Jesse Clark Posts from US Congress-Korean Assembly National Exchange Program
Hey Black Bears!
I apologize for the delay in my update, I found out the hard way that I can’t plug my laptop charger into the electric outlets in Seoul (who knew?). But first, I’m the guy on the left; the other two gentlemen are Gab Cheol Ji, and Senator Angus King. But, more on that in a bit.
So how did I end up in a hotel room in Seoul, South Korea, blogging about hanging out with Senators and my electric incompetence? It all stems from a great year, made possible by the University of Maine and the Political Science Department. In the fall 2014, I was accepted to be a part of the Peter Madigan ’81 Congressional Internship Program , which placed me in a paid internship in Senator Angus King Jr.’s office for the spring semester while enjoying full-time status as a student. To put it simply, it was the most exciting five months of my life. I learned more about the political process in the first month of my internship that I had ever known. It was an incredible semester, and I had a lot of fun.

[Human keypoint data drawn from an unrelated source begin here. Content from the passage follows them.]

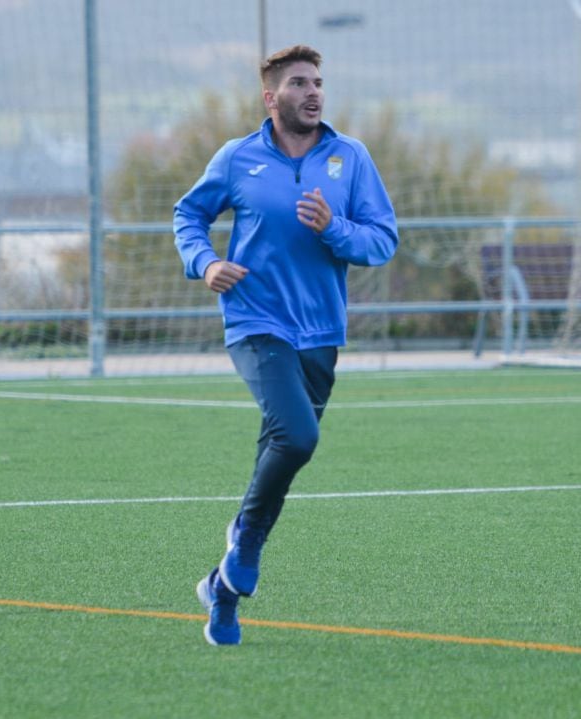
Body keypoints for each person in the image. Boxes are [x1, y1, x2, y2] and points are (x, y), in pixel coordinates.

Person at [174, 44, 398, 646]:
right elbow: (187, 216)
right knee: (298, 435)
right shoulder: (237, 158)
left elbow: (382, 241)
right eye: (299, 82)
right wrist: (205, 262)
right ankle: (244, 542)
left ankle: (223, 587)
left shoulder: (349, 158)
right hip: (255, 321)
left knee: (286, 450)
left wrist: (337, 229)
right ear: (272, 98)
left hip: (321, 331)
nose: (314, 91)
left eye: (319, 81)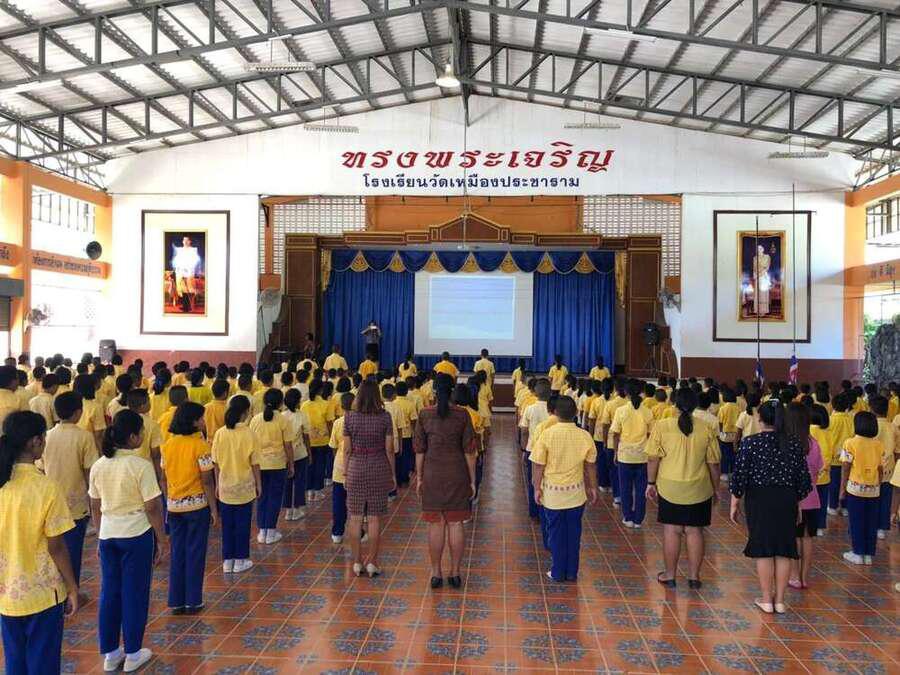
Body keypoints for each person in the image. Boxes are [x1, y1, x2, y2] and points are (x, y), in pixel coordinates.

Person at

While the internship opened up many doors for me, the most exciting one to date is the 2015 U.S. Congress – Korean National Assembly Exchange Program. The program is collaboration between the U.S. State Department and the Republic of Korea (ROK) National Assembly, which is sponsored by the U.S. Congress and administered by the Meridian International Center. Since 1981, the program has brought 10 former U.S. Congressional interns and 10 South Korean students together for several weeks in each country. This year, the two delegations spent the week in Washington, D.C. together before they split apart; the Koreans visiting Chicago, Illinois and Little Rock, Arkansas and the Americans visiting Seoul and Ulsan, South Korea.
On the first day, we were assigned a “counterpart,” who we would do all of the week’s activities with and tour Washington, D.C. with. My counterpart is Gab Cheol Ji, who is from the outskirts of Busan, on the southern part of the Korean Peninsula. Gab (pronounced “cab”) has just finished his two years of mandatory military service as a tank driver, and is excited to start his college career this fall. Along with the others in the group, we saw much of what D.C. had to offer, and had a lot of fun doing it.
One of the more high-profile parts of the program was the “one-day internship” for our Korean counterparts in a U.S. Congressional office. For Gab, this meant a day in Senator Angus King Jr.’s office, as he was so nice as to sponsor me for this program. While most of the Korean delegation was only able to take a tour of the Capitol and attend a few briefings, Senator King and his staff really made it an excellent day for both of us. Gab and I were able to meet with senior staff from the office to discuss how the Senate works, the role of the staff, and how the office itself operates. After that, we were even able to job-shadow the Senator! It was an extremely rare opportunity that allowed us to attend a live radio interview, watch him talk to newspaper reporters about foreign policy, and even have a private meeting with the Senator in the U.S. Capitol! Gab had a lot of fun and learned about the U.S. Congress on a level that few are able to, which was highly rewarding for the both of us.
While in D.C. we also attended many formal briefings, including those held by CSIS, Brookings, The Heritage Foundation, along with other presentations and visits to government agencies such as the Department of State. While these were highly informative as to the nature of the U.S-ROK alliance, I actually learned more through my Korean counterparts. The fun talks that we had as a group after the day’s activities were done opened my eyes to a new culture. The topics varied from the different types of food in each country to the proper way to greet a person, and everything in between. We went to the Capitol Mall, rode bikes around D.C., walked around the historic waterfront, and even attended a Major League Baseball game. The time spent together taught us not only incredible amounts of factual information, but to appreciate and admire other cultures on a new level. The Korean delegation excited us for the next part of the journey, two weeks in South Korea.
Now that I have the electric outlets in Soul figured out, I will be sure to keep you all posted on my adventures on the Korean Peninsula, including a potential trip to the D.M.Z. But first, I should take care of this jet lag!